Le marché prend au sérieux les oppositions à l'achat d'Astral Media (T.ACM.A) par le conglomérat BCE (T.BCE). Les actions d'Astral ont touché un bas niveau de 46,52$ à la Bourse de Toronto, en cours de séance hier, un écart de 7% par rapport aux 50$ pièce offerts par BCE. Elles ont fermé à 47,05$, en baisse de 3,25% sur la veille. À l'approche de la clôture de la transaction, le doute est permis.

L'opération publique d'achat (OPA), qui devrait se concrétiser au second trimestre de l'année en cours, a déjà été acceptée avec une immense majorité de 99,8% par les détenteurs d'actions subalternes d'Astral, lors d'une assemblée extraordinaire expéditive. L'arrangement a également été déclaré équitable pour les actionnaires d'Astral par la Cour supérieure du Québec.

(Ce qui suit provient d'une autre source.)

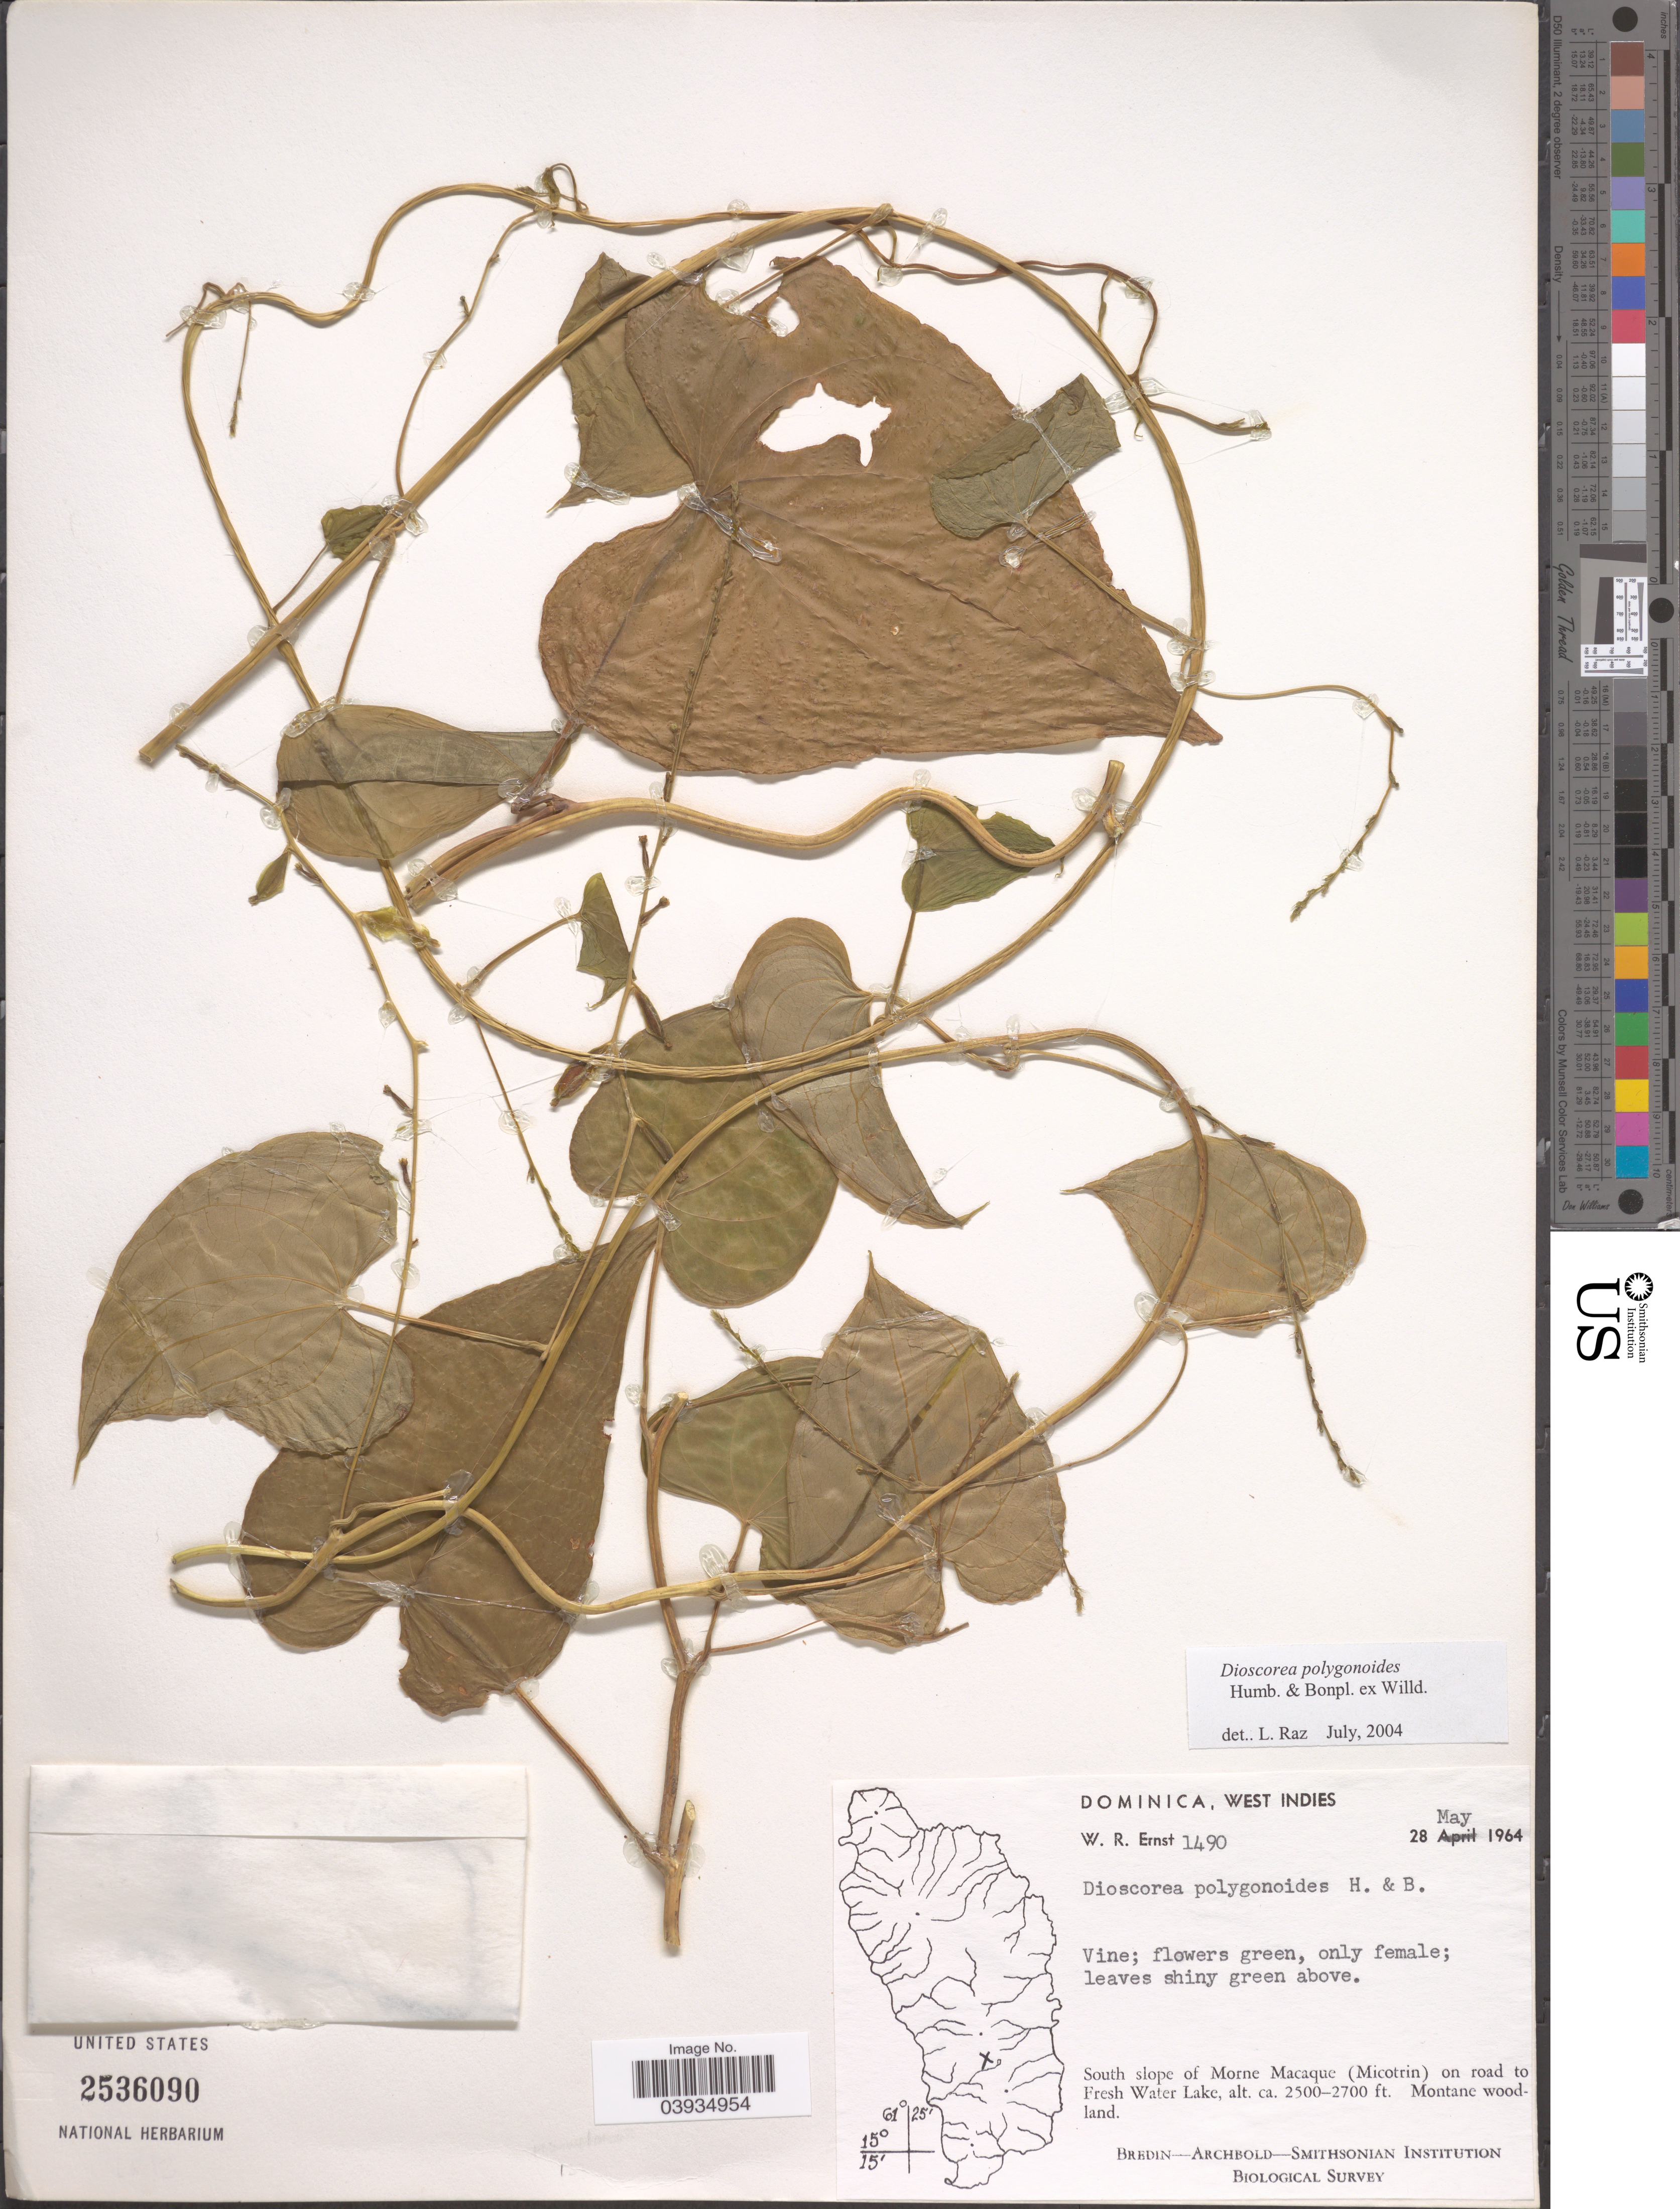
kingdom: Plantae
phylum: Tracheophyta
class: Liliopsida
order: Dioscoreales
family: Dioscoreaceae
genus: Dioscorea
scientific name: Dioscorea polygonoides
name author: Humb. & Bonpl. ex Willd.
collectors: W. R. Ernst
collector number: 1490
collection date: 1964-05-28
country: Dominica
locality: West Indies. South slope of Morne Macaque (Micotrin) on road to Fresh Water Lake.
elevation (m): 762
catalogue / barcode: US 2536090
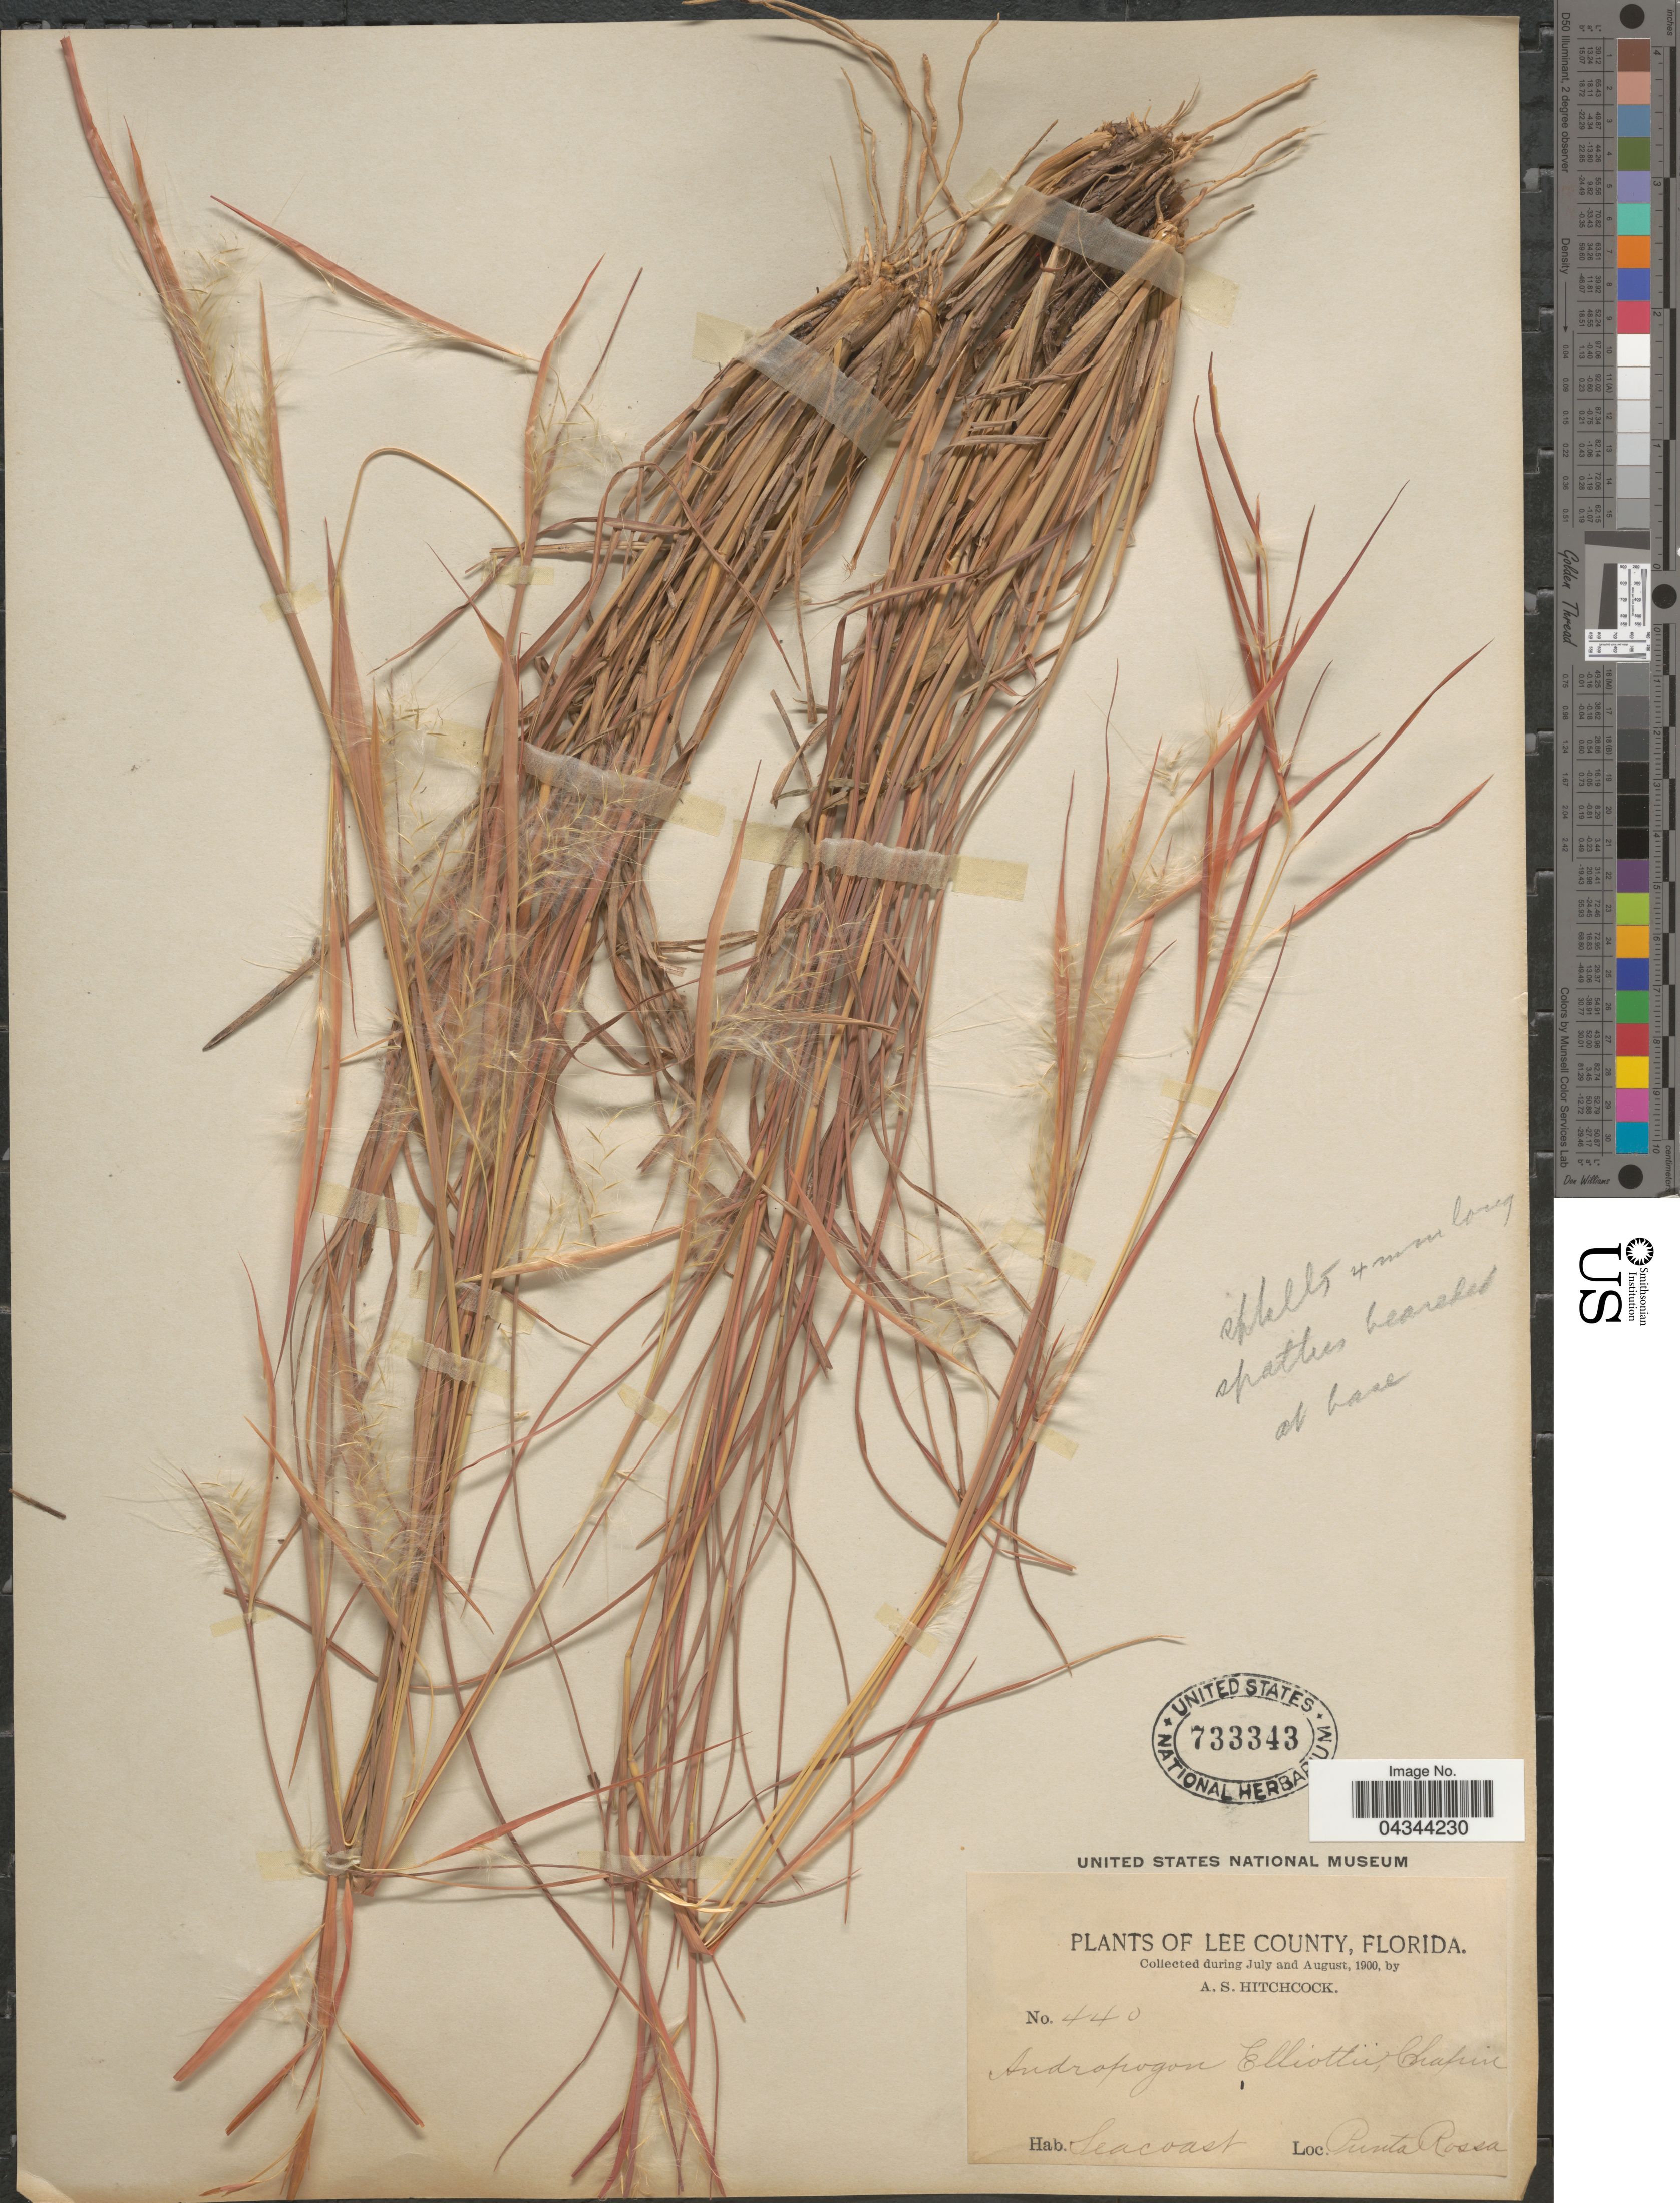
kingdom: Plantae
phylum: Tracheophyta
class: Liliopsida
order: Poales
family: Poaceae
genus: Andropogon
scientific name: Andropogon virginicus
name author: L.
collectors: A. S. Hitchcock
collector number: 440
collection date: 1900-07/1900-08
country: United States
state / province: Florida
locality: Lee County. Seacoast. Punta Rossa.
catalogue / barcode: US 733343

L'arrangement demeure toutefois conditionnel aux approbations du Bureau de la concurrence et du Conseil de la radiodiffusion et des télécommunications canadiennes (CRTC). Le Bureau de la concurrence a déjà commencé l'examen du dossier. Les audiences du CRTC débutent le 10 septembre.

Le projet de 3,4 milliards fait face à un front commun des PDG de Québecor, Cogeco et Eastlink, Pierre Karl Péladeau, Louis Audet et Lee Bragg, qui expriment leurs craintes dans de pleines pages de journaux. Avec 79 chaînes télé, 107 stations de radio et 100 sites web, les parts de marché de BCE grimperaient de 29% à 38%, ce qui est supérieur à la limite de 35% fixée par le CRTC, une concentration dangereuse pour les concurrents et les consommateurs, plaident-ils.

Rogers et Telus demandent également au CRTC de ne pas approuver la vente d'Astral à Bell Canada. Dans des mémoires déposés le 9 août, elles argumentent séparément que Bell détiendrait une position dominante en télévision de langue anglaise.

Tournure politique

Le dossier a pris une dimension politique ces derniers jours. Le député péquiste Maka Kotto a déclaré samedi que son parti s'engageait à employer tous les moyens à sa disposition pour empêcher ce qu'il a décrit comme une prise de contrôle de Toronto sur les canaux de diffusion du Québec.

Le chef libéral Jean Charest a pour sa part reconnu qu'il avait certaines préoccupations par rapport à cette transaction que le ministre responsable du développement économique avait déjà transmise au Bureau de la concurrence. Il a assuré que, si le CRTC donnait le feu vert à BCE, son gouvernement exigerait des garanties concernant les emplois, le siège social et le fonctionnement de l'entreprise.

Le leader de la Coalition avenir Québec (CAQ), François Legault, a fait part d'inquiétudes similaires. «Je pense que cette transaction est mauvaise pour le Québec et pour Montréal», a-t-il déclaré lors d'un point de presse vendredi.

La Société Saint-Jean-Baptiste de Montréal et Option consommateurs ont aussi joint leur voix au concert de protestations.

Si cette transaction avait lieu, Bell possèderait plus d'une cinquantaine de chaînes spécialisées au Canada, l'une des parts de marché les plus importantes en Occident. Bell deviendrait également propriétaire de nombreuses stations de radio, de l'un des plus importants réseaux d'affichage publicitaire au pays et consoliderait son statut de leader de l'industrie des télécommunications.